2. プロジェクトにPluginを配置して有効化
上記の NDI SDK for Unreal Engine がインストールされた場所の、 NDI SDK for Unreal Engine > NDIExamples > Plugins にある、NDIIOPlugin
がPluginとなるファイル群の実体。デフォルトのパスは、 C:\Program Files\NewTek\NDI SDK for Unreal Engine\NDIExamples\Plugins
となる。
この NDIIOPlugin
をそのまま、UE4の適用したいプロジェクトディレクトリ直下の Plugins
ディレクトリ(なければ作成)に、コピーして配置。その後、プロジェクトを立ち上げると、Pluginが有効化され、NDIに関するオブジェクトなどが利用できるようなる。

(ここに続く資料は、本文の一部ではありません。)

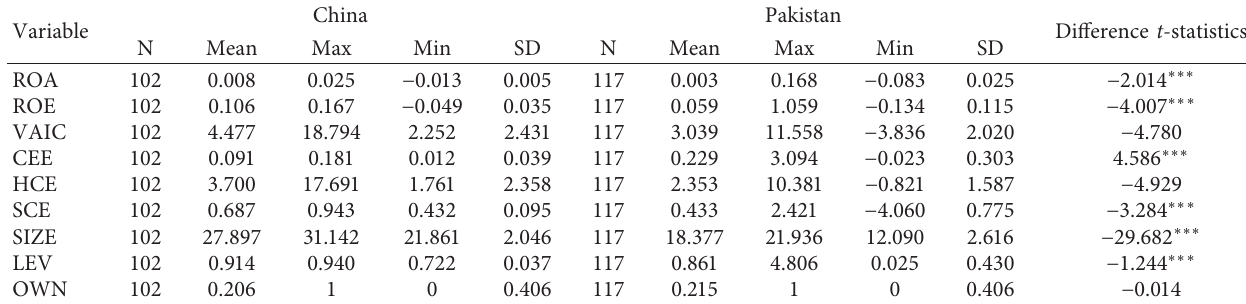
Table 2: Descriptive statistics of banks in China and Pakistan.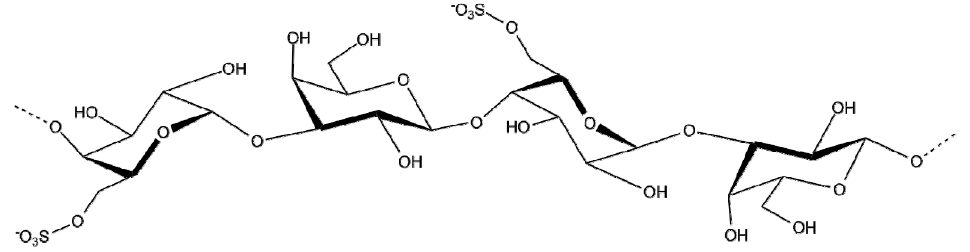
Figure 4. Idealized structure of the chemical units of porphyran.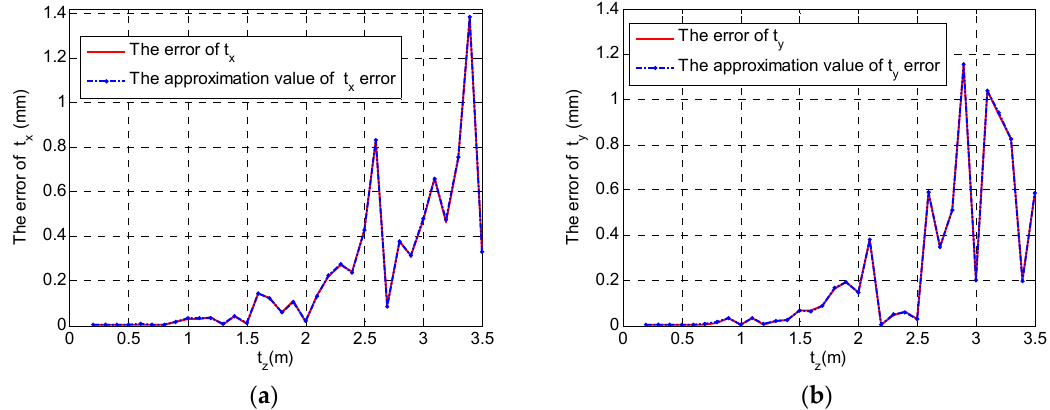
t error analysis. t error analysis; ( b ) y x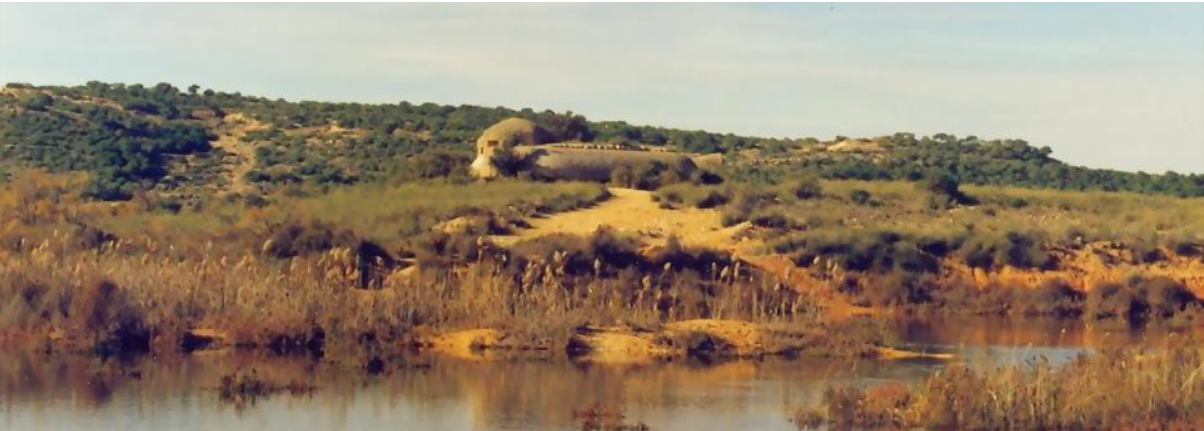
Figure 1. Main bunker (CG-BK04.elc), Clot de Galvany enclave (Elche, España), in the middle of the lagoon (photo: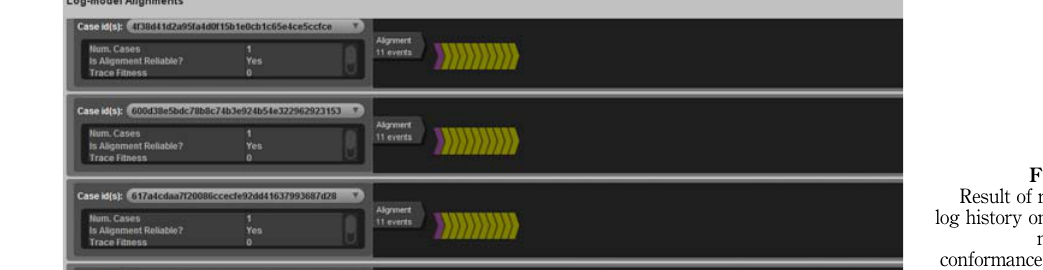
Figure 3. Result of replaying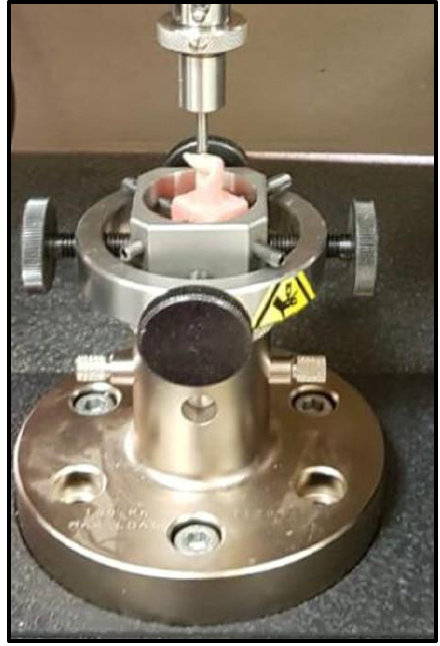
Figure 5. Specimen subjected to testing in a universal testing machine. Mean compressive stress (MPa) at maximum compressive load and mean maximum load (N) were compared between all the groups using the one-way analysis of variance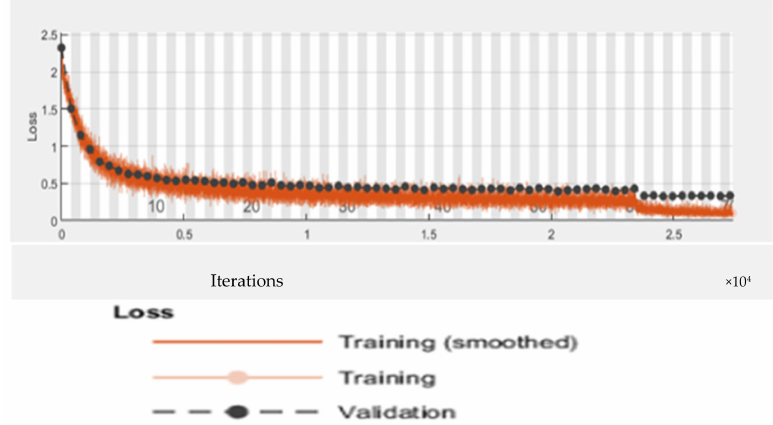
Figure 11. CNN model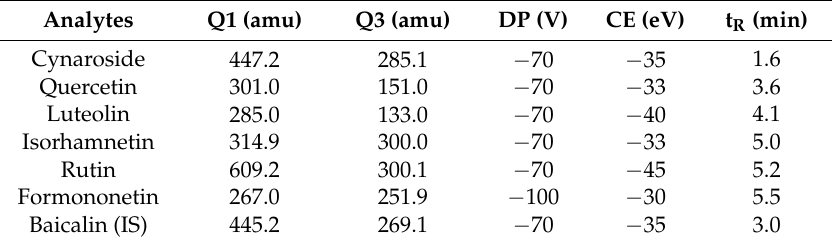
Table 5. Optimized multiple-reaction-monitoring (MRM) parameters for cynaroside, quercetin, luteolin, isorhamnetin, rutin, formononetin and baicalin (IS). Analytes Q1 (amu) Q3 (amu) DP (V) CE (eV) t R (min) Cynaroside 447.2 285.1 − 70 − 35 1.6 Quercetin 301.0 151.0 − 70 − 33 Luteolin 285.0 133.0 Isorhamnetin Rutin Formononetin 267.0 251.9 Baicalin (IS) 445.2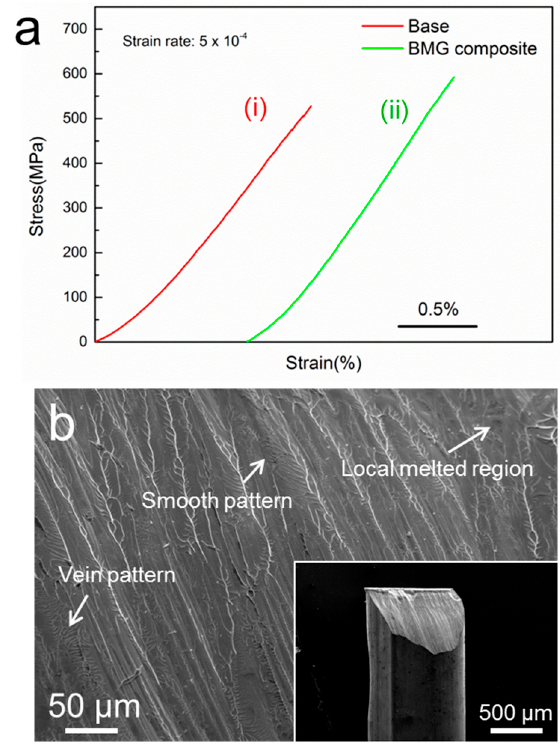
Figure 3. ( a ) Compressive stress-strain curves for ( i ) base and ( ii ) BMG composite; and ( b ) SEM images of fracture surfaces for the composite (image at low magnification is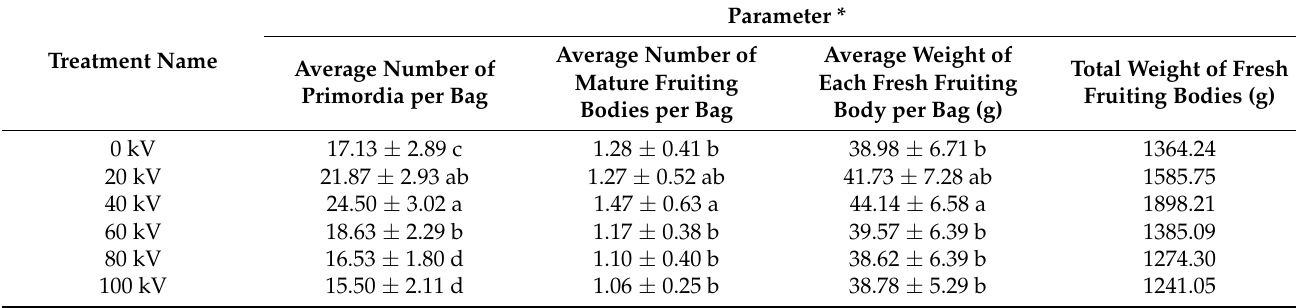
Table 2. Cultivation of P. spongiosus and high-voltage pulsed stimulation.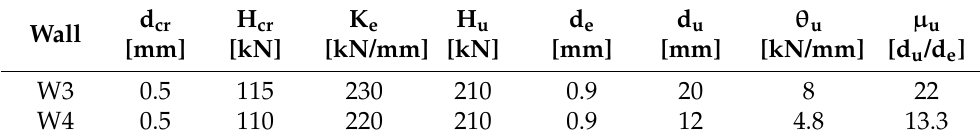
Table 10. Results of bilinear idealization for jacketed walls W3 and W4 ( σ v = 0.8 N/mm 2 ). Wall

3. NDI用のMedia SourceとTextureを用意
NDI Media Receiver
と NDI Media Texture2D
をそれぞれコンテンツブラウザ内で作成、名前をつける。
NDI Media Receiver
の設定項目にある、Video Texture
に先程作成したNDI Media Texture2D
を設定する。
4. NDI Receiverコンポーネントを持つアクターもしくはプレーヤーを配置する
- アクター(
Actor Blueprint
)もしくはプレーヤー(Player Controller Blueprint
)を作成 -
NDI Receiver
コンポーネントを追加する -
NDI Receiver
コンポーネントのNDI Media Source
に先程作成した、NDI Media Receiver
を設定
NDI Receiver
を持つには、アクターかプレーヤーのどちらでも良いが見通しが良くなる方が吉。
なお余談だが、NDI Receiver
はNon-Scene Component
のC++ファイルであるが、上述のNDI Media Source
がPrivate変数となっており、BlueprintのDetailsパネル上からしかアクセスできないのが非常に不便。Blueprintノード上でセットしたり、Levelエディタから設定することができず、このブループリントをNDIソース毎に使い回すことができないからだ。これを解消するにはこのコンポーネントのヘッダファイル(NDIReceiverComponent.h
)を書き換えて再Buildする。このステップは任意。
private:
/** The NDI Media Receiver representing the configuration of the network source to receive audio, video, and
* metadata from */
UPROPERTY(EditDefaultsOnly, Category = "Properties",
META = (DisplayName = "NDI Media Source", AllowPrivateAccess = true))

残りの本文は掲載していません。